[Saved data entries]

********************

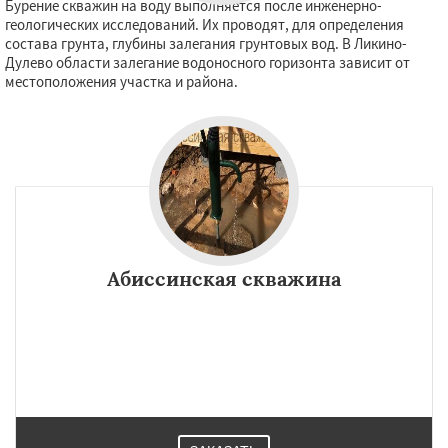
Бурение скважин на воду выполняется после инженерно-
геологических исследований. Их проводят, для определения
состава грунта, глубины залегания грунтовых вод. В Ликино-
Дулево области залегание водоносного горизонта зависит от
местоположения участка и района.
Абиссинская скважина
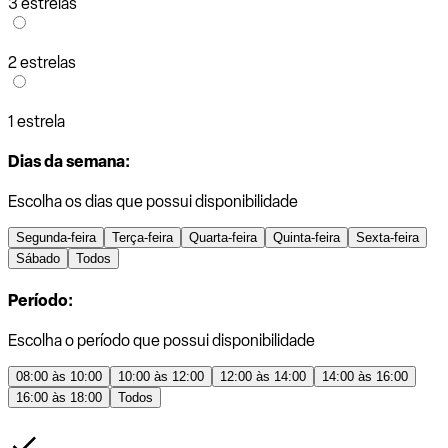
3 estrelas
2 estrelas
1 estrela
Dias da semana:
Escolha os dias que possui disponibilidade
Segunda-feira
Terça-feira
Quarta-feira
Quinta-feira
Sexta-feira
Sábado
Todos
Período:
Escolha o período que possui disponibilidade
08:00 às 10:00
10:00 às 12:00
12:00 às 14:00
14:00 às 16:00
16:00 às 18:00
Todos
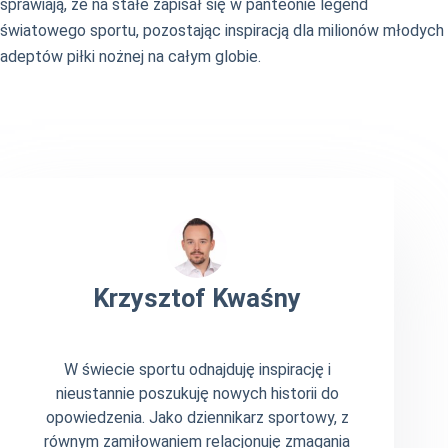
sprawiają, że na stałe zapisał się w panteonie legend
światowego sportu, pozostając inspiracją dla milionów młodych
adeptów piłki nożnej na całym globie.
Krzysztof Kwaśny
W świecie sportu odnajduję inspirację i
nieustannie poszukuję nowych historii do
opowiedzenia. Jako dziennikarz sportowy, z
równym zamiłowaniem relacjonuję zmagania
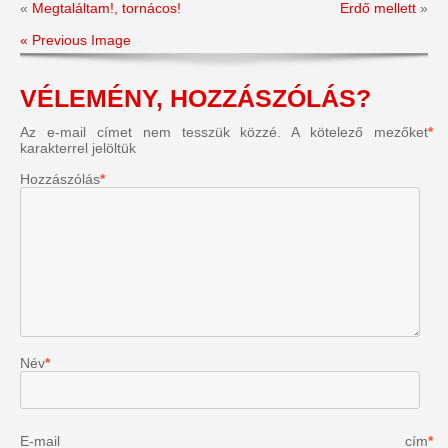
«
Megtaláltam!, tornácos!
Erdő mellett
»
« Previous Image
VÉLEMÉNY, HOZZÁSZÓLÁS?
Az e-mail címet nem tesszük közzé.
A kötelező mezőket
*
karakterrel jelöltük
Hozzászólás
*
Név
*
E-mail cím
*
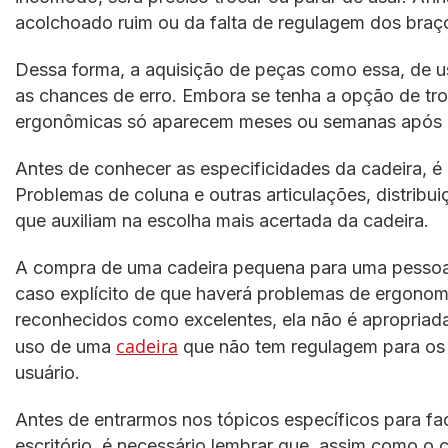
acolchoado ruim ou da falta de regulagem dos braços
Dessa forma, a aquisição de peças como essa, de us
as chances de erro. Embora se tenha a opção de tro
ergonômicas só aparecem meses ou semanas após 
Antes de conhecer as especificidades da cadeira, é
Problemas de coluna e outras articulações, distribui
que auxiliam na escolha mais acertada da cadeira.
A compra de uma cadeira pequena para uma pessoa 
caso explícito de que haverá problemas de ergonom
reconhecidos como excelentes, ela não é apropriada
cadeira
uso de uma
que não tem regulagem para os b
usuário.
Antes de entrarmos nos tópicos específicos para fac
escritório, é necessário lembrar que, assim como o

********************

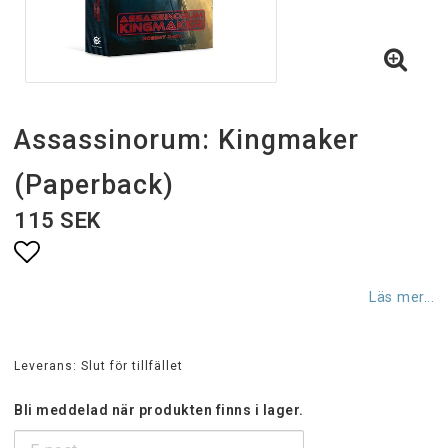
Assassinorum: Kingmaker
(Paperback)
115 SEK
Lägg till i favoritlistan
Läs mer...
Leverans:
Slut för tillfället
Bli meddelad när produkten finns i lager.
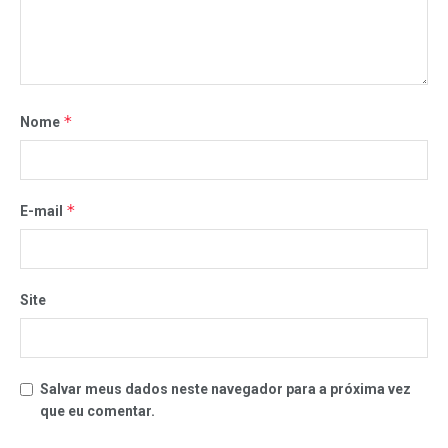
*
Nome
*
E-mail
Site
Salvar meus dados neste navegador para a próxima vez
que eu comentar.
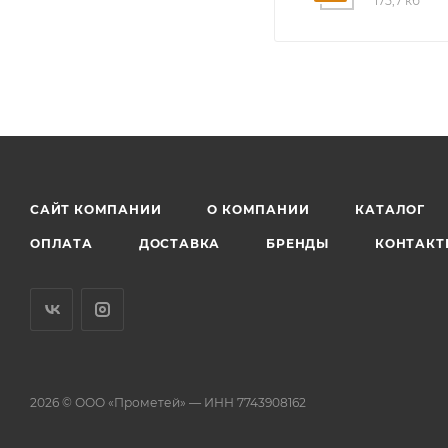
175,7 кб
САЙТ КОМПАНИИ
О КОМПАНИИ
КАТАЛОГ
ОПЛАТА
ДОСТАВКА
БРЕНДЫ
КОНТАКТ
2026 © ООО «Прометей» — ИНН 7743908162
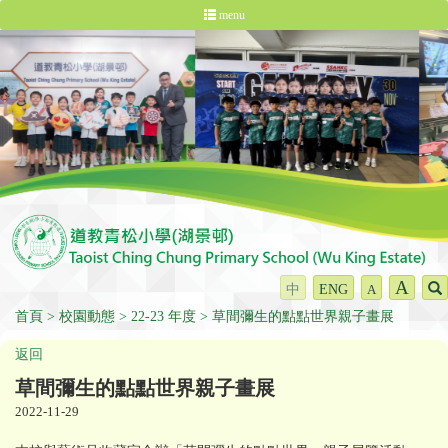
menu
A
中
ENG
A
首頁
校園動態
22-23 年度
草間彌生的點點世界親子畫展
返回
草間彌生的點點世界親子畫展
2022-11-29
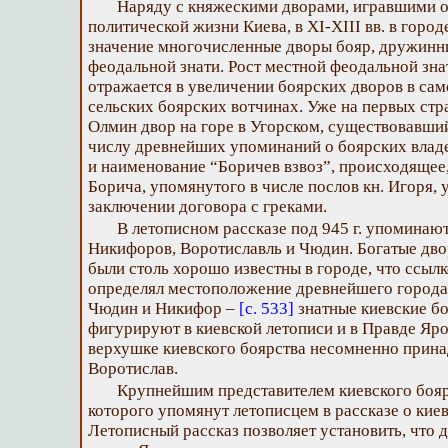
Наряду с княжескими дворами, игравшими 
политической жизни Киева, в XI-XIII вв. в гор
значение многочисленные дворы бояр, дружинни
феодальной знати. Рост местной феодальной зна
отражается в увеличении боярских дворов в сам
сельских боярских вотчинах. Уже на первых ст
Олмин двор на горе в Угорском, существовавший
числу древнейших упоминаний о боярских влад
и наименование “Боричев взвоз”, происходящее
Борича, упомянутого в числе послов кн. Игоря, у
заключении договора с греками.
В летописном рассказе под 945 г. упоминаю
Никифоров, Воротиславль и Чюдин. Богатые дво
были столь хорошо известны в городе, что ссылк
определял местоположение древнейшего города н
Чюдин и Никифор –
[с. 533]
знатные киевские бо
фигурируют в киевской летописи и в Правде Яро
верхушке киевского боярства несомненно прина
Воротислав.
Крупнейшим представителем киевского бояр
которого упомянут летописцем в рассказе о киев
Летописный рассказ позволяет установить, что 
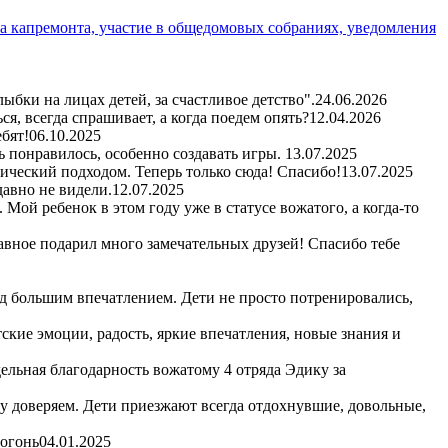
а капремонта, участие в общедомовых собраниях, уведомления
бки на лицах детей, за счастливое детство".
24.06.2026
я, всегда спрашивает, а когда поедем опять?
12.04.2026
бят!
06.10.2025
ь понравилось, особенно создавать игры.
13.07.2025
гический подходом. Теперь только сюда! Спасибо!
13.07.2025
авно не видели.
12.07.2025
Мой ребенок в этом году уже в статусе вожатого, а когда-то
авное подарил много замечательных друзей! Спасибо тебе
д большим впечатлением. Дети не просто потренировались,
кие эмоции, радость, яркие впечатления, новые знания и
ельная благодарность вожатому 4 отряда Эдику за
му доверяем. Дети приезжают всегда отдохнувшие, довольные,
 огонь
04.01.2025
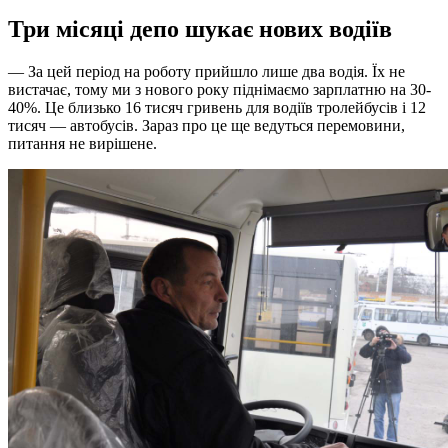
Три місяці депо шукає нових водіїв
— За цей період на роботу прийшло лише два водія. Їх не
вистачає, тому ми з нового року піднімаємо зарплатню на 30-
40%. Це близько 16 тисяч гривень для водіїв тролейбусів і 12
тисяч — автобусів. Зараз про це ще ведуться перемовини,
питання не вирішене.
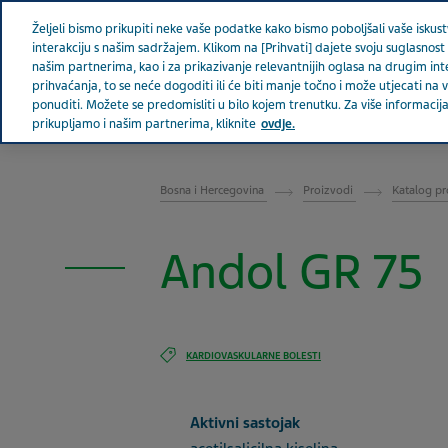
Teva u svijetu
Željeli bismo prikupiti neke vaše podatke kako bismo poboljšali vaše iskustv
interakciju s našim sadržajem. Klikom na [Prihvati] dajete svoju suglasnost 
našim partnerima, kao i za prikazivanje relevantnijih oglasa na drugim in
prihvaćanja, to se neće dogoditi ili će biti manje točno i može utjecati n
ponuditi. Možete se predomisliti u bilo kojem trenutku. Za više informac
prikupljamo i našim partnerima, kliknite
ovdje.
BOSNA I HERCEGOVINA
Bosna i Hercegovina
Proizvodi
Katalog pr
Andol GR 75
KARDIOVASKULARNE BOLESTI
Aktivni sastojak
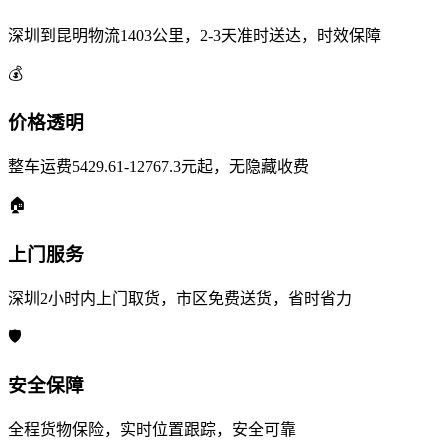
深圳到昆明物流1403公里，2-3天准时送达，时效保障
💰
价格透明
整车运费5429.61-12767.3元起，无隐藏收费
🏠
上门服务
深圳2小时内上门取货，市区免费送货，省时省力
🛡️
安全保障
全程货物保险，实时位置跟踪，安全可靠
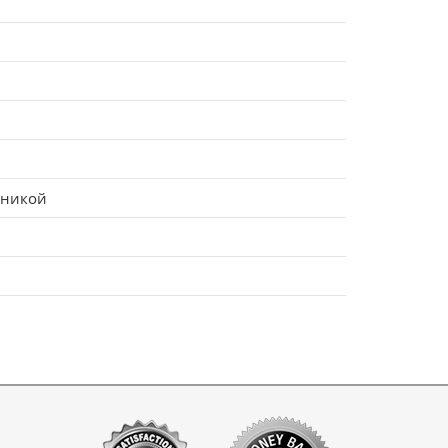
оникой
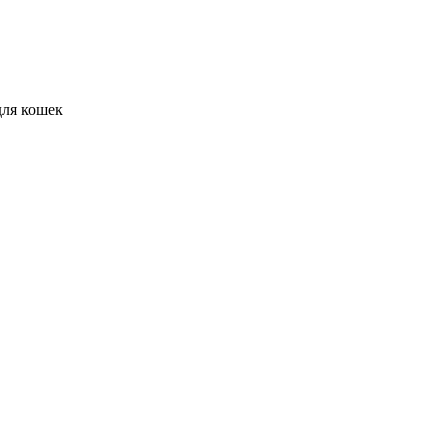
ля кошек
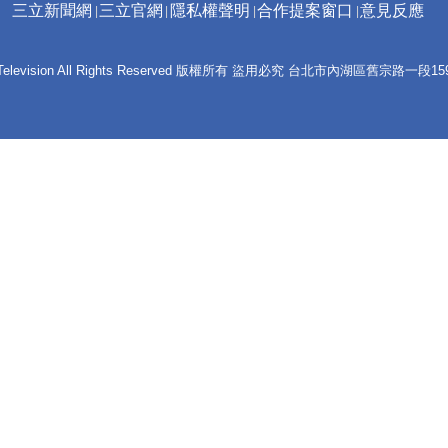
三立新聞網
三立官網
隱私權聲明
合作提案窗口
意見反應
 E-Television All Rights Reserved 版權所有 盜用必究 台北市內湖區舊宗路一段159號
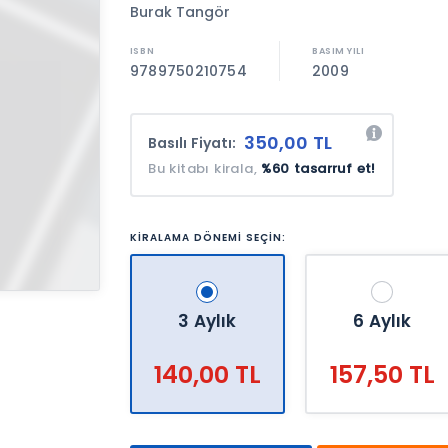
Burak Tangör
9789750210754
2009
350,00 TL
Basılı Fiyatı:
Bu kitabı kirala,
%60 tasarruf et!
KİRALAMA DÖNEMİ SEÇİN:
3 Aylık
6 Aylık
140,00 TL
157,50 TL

********************

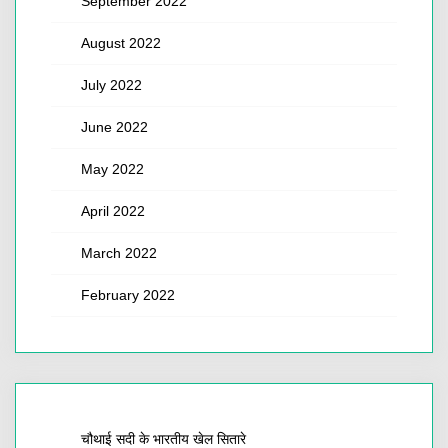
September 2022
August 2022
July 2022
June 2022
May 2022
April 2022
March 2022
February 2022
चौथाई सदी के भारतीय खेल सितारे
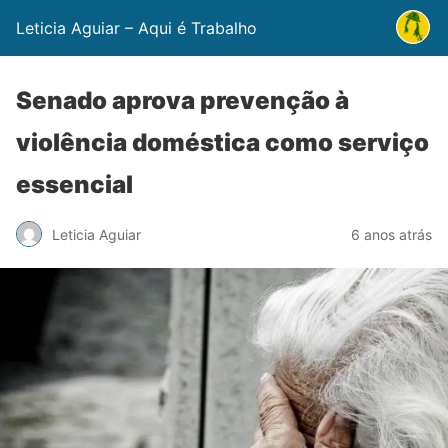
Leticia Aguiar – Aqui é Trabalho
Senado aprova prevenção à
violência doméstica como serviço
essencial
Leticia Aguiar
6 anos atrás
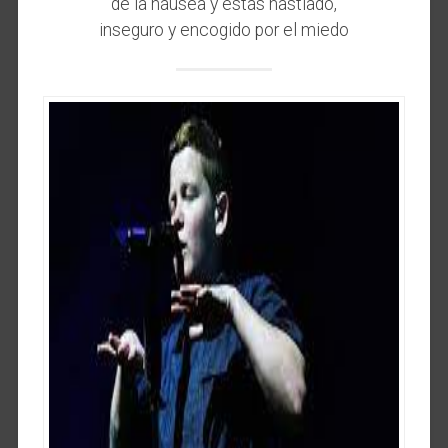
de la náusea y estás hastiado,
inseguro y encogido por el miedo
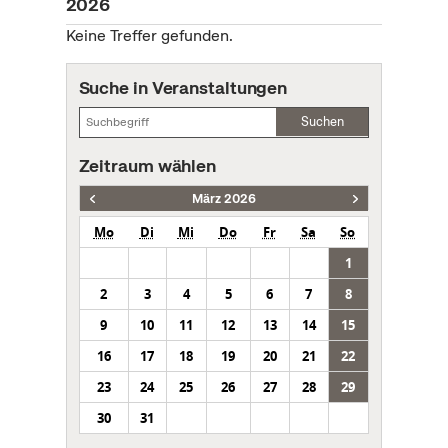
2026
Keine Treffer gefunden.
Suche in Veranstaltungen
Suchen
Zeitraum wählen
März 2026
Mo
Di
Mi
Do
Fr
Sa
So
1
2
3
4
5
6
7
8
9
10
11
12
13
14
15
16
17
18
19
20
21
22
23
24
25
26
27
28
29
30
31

********************

Every line that contains the string "всегда" should be copied from the entries.

ANSWER FOR THIS EXERCISE:
я, всегда спрашивает, а когда поедем опять?
му доверяем. Дети приезжают всегда отдохнувшие, довольные,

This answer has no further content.